Exercise directions - Copy out the whole listing exactly as written, leaving the pictures behind.

Records supplied -
####################
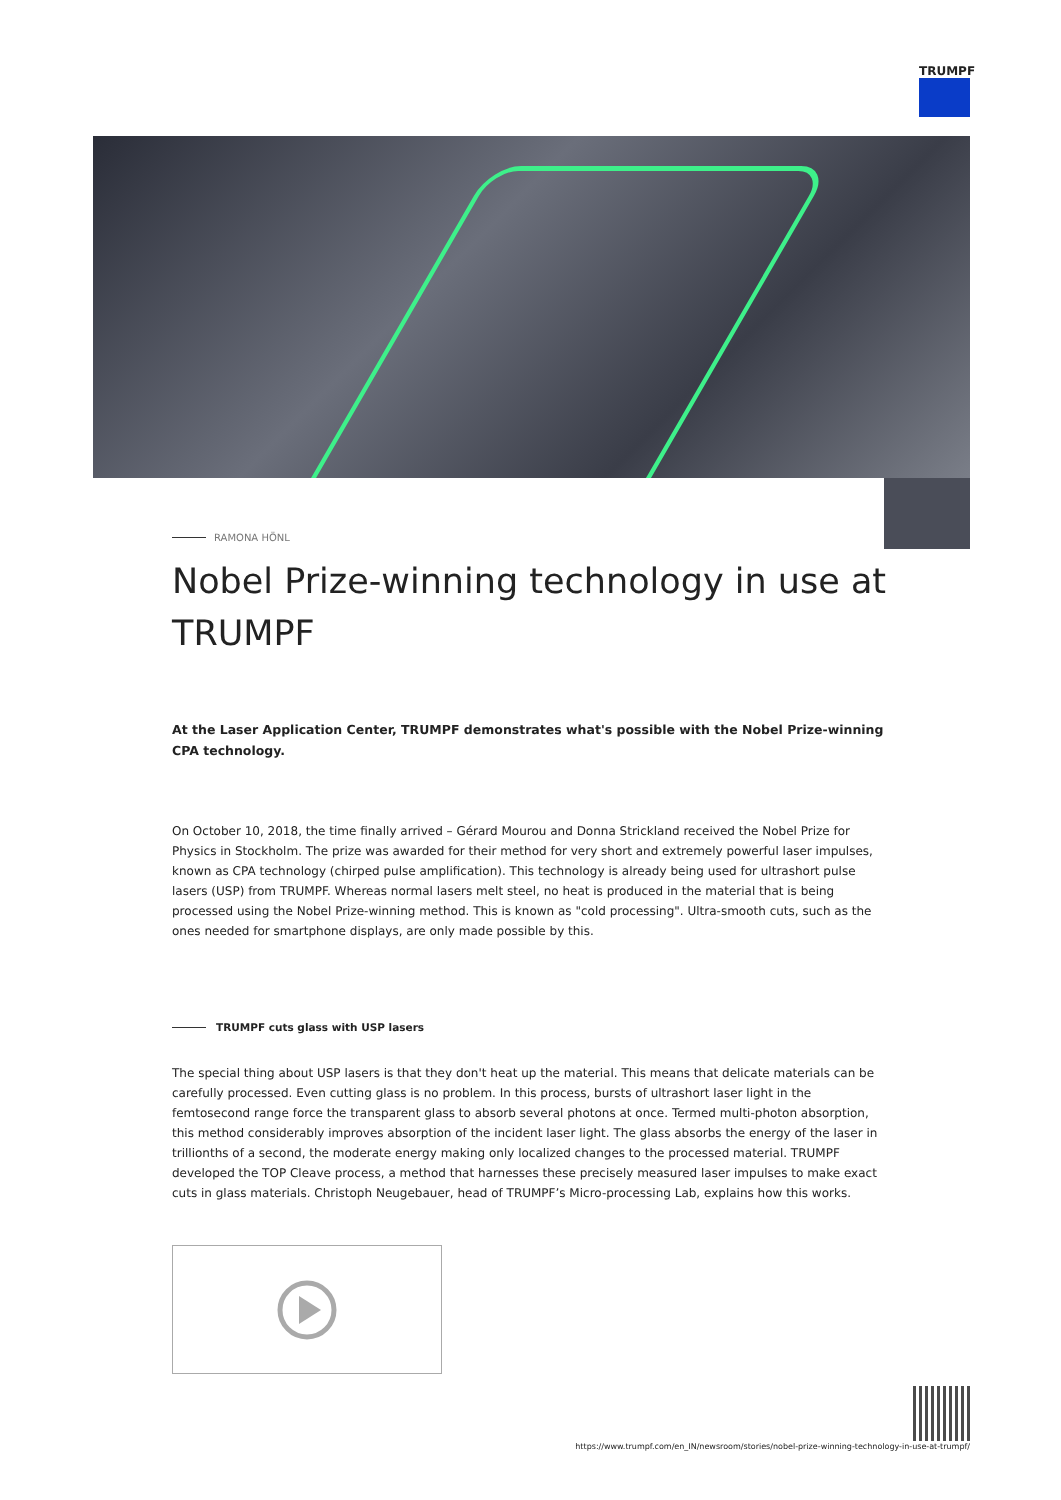TRUMPF
RAMONA HÖNL
Nobel Prize-winning technology in use at TRUMPF
At the Laser Application Center, TRUMPF demonstrates what's possible with the Nobel Prize-winning CPA technology.
On October 10, 2018, the time finally arrived – Gérard Mourou and Donna Strickland received the Nobel Prize for Physics in Stockholm. The prize was awarded for their method for very short and extremely powerful laser impulses, known as CPA technology (chirped pulse amplification). This technology is already being used for ultrashort pulse lasers (USP) from TRUMPF. Whereas normal lasers melt steel, no heat is produced in the material that is being processed using the Nobel Prize-winning method. This is known as "cold processing". Ultra-smooth cuts, such as the ones needed for smartphone displays, are only made possible by this.
TRUMPF cuts glass with USP lasers
The special thing about USP lasers is that they don't heat up the material. This means that delicate materials can be carefully processed. Even cutting glass is no problem. In this process, bursts of ultrashort laser light in the femtosecond range force the transparent glass to absorb several photons at once. Termed multi-photon absorption, this method considerably improves absorption of the incident laser light. The glass absorbs the energy of the laser in trillionths of a second, the moderate energy making only localized changes to the processed material. TRUMPF developed the TOP Cleave process, a method that harnesses these precisely measured laser impulses to make exact cuts in glass materials. Christoph Neugebauer, head of TRUMPF’s Micro-processing Lab, explains how this works.
https://www.trumpf.com/en_IN/newsroom/stories/nobel-prize-winning-technology-in-use-at-trumpf/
####################
Answer section -
TRUMPF
RAMONA HÖNL
Nobel Prize-winning technology in use at TRUMPF
At the Laser Application Center, TRUMPF demonstrates what's possible with the Nobel Prize-winning CPA technology.
On October 10, 2018, the time finally arrived – Gérard Mourou and Donna Strickland received the Nobel Prize for Physics in Stockholm. The prize was awarded for their method for very short and extremely powerful laser impulses, known as CPA technology (chirped pulse amplification). This technology is already being used for ultrashort pulse lasers (USP) from TRUMPF. Whereas normal lasers melt steel, no heat is produced in the material that is being processed using the Nobel Prize-winning method. This is known as "cold processing". Ultra-smooth cuts, such as the ones needed for smartphone displays, are only made possible by this.
TRUMPF cuts glass with USP lasers
The special thing about USP lasers is that they don't heat up the material. This means that delicate materials can be carefully processed. Even cutting glass is no problem. In this process, bursts of ultrashort laser light in the femtosecond range force the transparent glass to absorb several photons at once. Termed multi-photon absorption, this method considerably improves absorption of the incident laser light. The glass absorbs the energy of the laser in trillionths of a second, the moderate energy making only localized changes to the processed material. TRUMPF developed the TOP Cleave process, a method that harnesses these precisely measured laser impulses to make exact cuts in glass materials. Christoph Neugebauer, head of TRUMPF’s Micro-processing Lab, explains how this works.
https://www.trumpf.com/en_IN/newsroom/stories/nobel-prize-winning-technology-in-use-at-trumpf/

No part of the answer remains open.